▸ EXTRACTED ENTRIES:
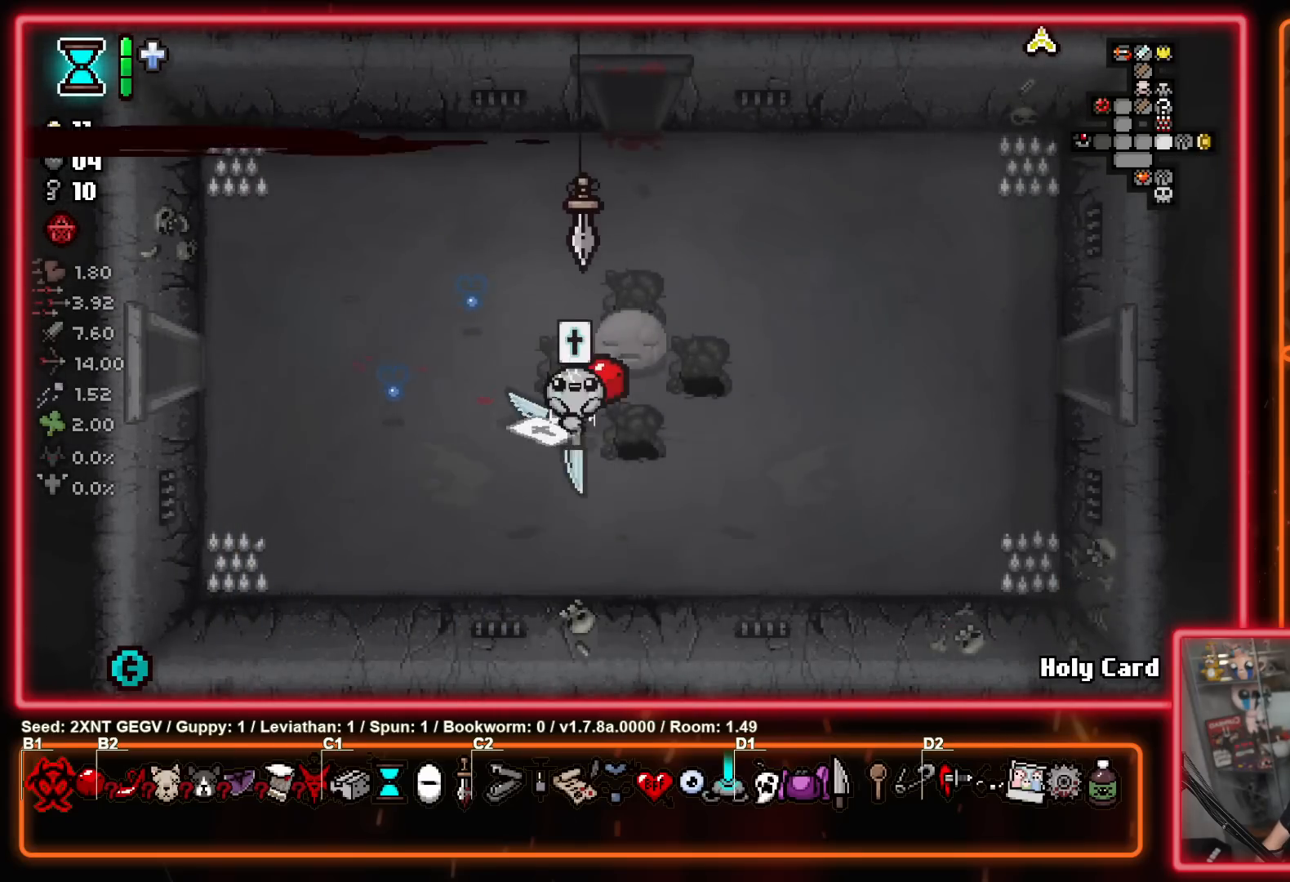
{"buttons": [], "left_stick": "right", "right_stick": "center", "events": []}
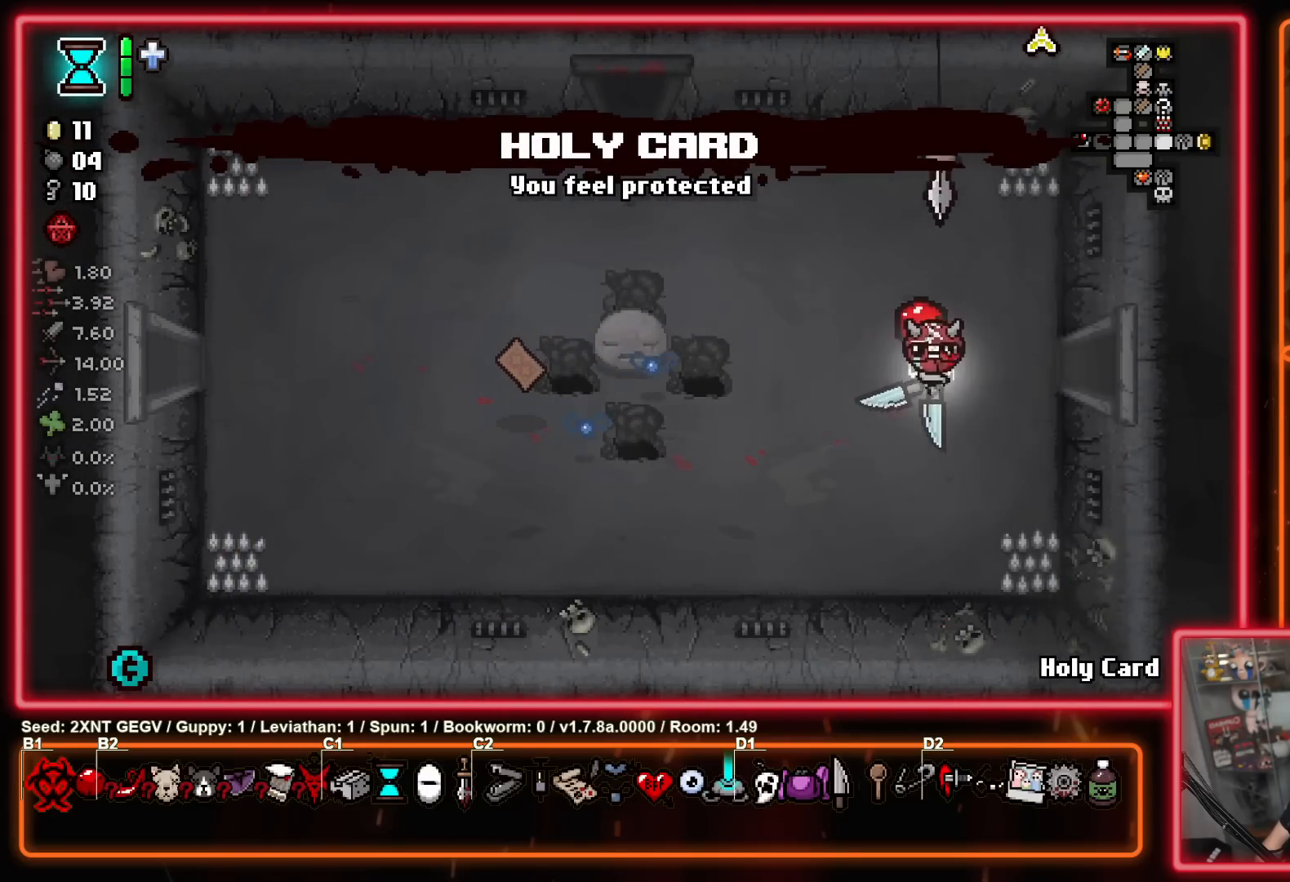
{"buttons": [], "left_stick": "center", "right_stick": "center", "events": [[400, "left_stick", "center"]]}
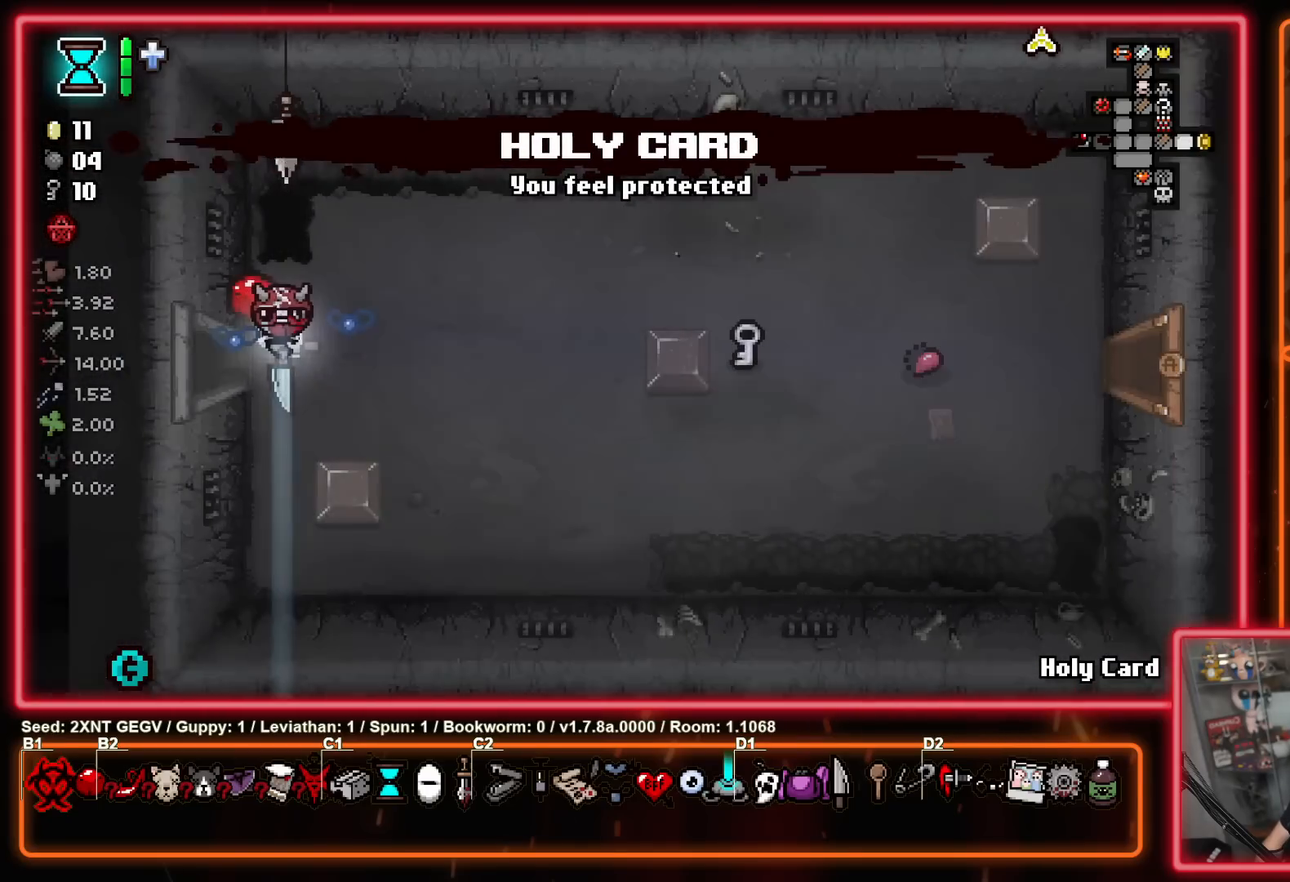
{"buttons": [], "left_stick": "right", "right_stick": "center", "events": [[17, "left_stick", "right"]]}
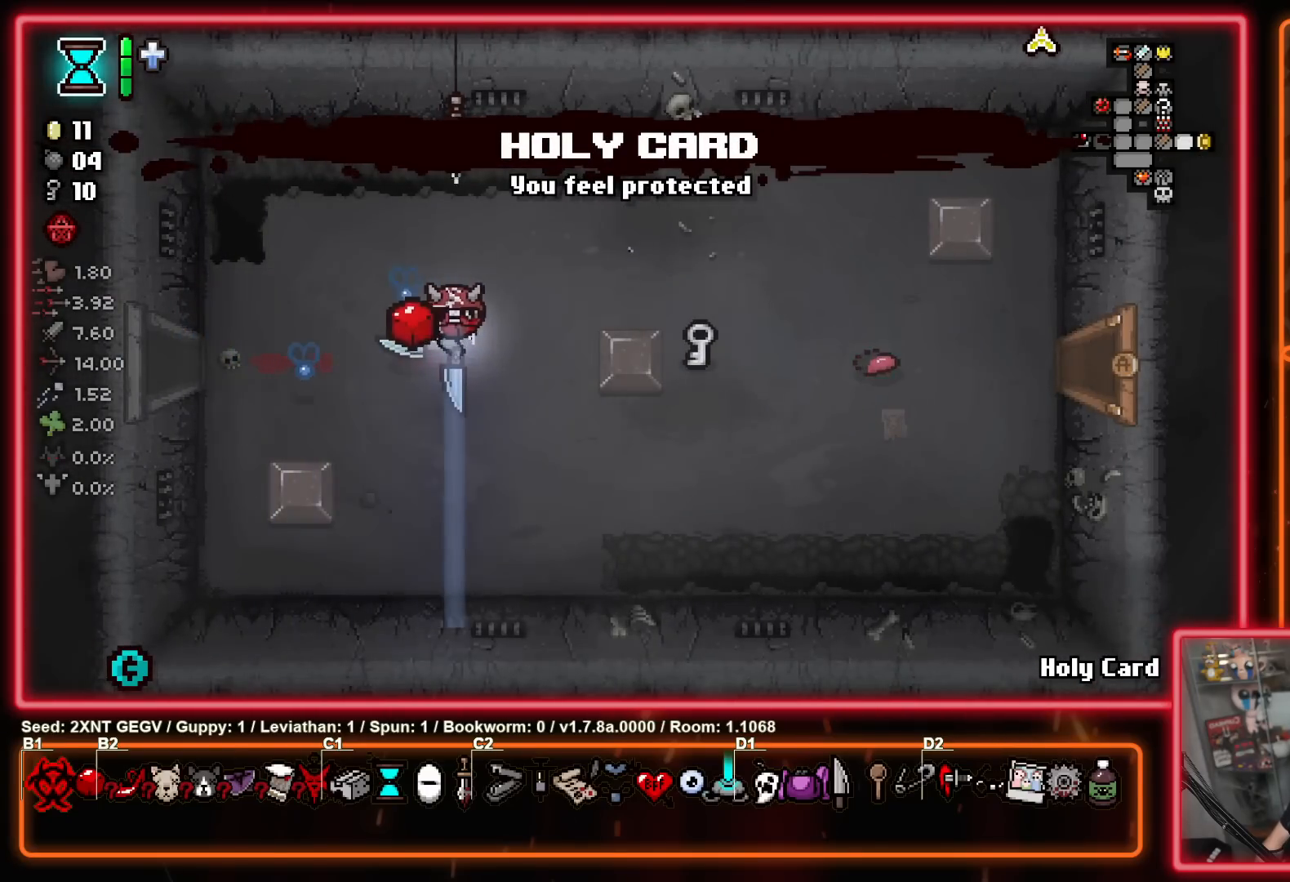
{"buttons": [], "left_stick": "right", "right_stick": "center", "events": [[267, "left_stick", "up-right"], [417, "left_stick", "right"]]}
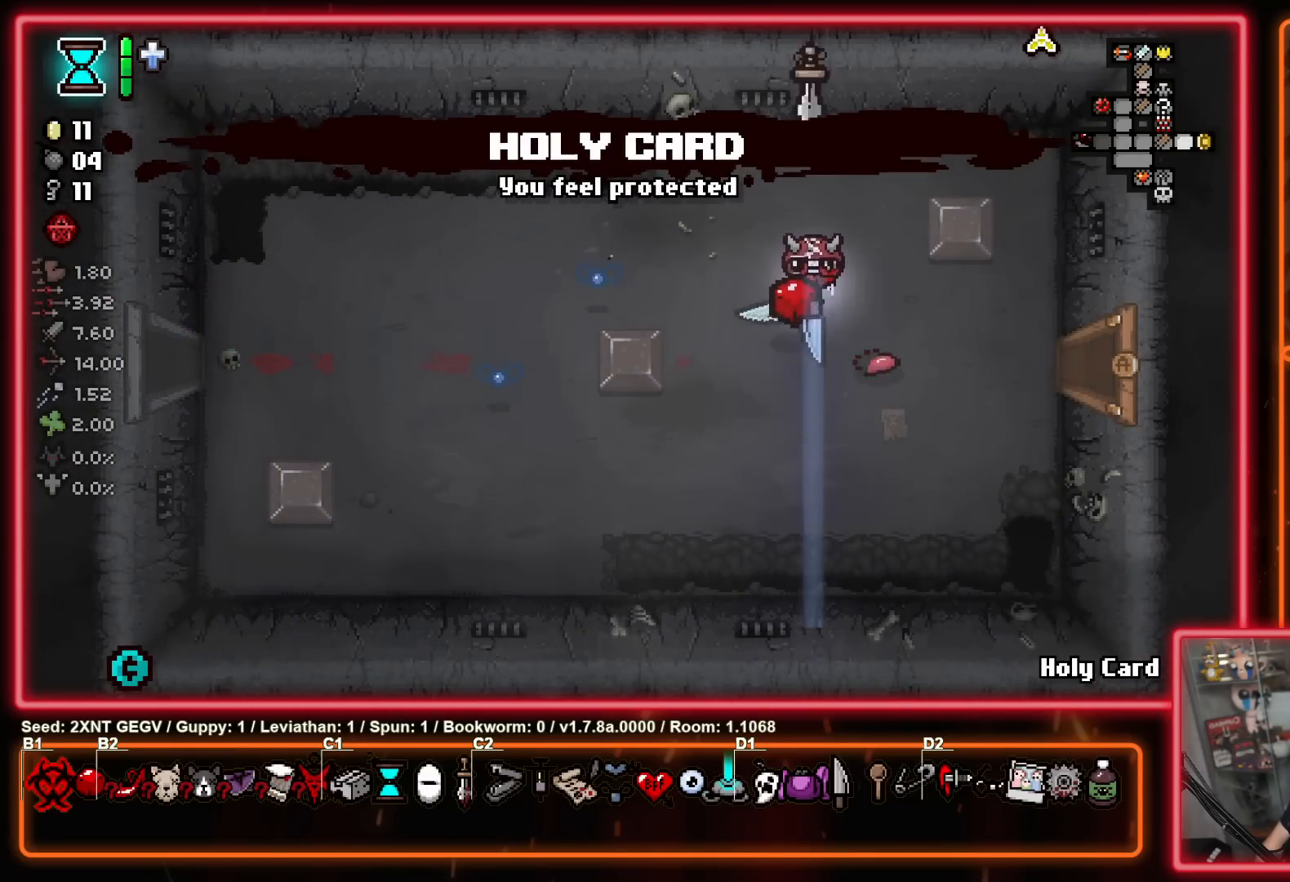
{"buttons": [], "left_stick": "right", "right_stick": "center", "events": []}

▸ DESCRIPTION OF THE TASK:
Output the records above exactly, omitting the pictures.

▸ EXERCISE OUTPUT:
{"buttons": [], "left_stick": "right", "right_stick": "center", "events": []}
{"buttons": [], "left_stick": "center", "right_stick": "center", "events": [[400, "left_stick", "center"]]}
{"buttons": [], "left_stick": "right", "right_stick": "center", "events": [[17, "left_stick", "right"]]}
{"buttons": [], "left_stick": "right", "right_stick": "center", "events": [[267, "left_stick", "up-right"], [417, "left_stick", "right"]]}
{"buttons": [], "left_stick": "right", "right_stick": "center", "events": []}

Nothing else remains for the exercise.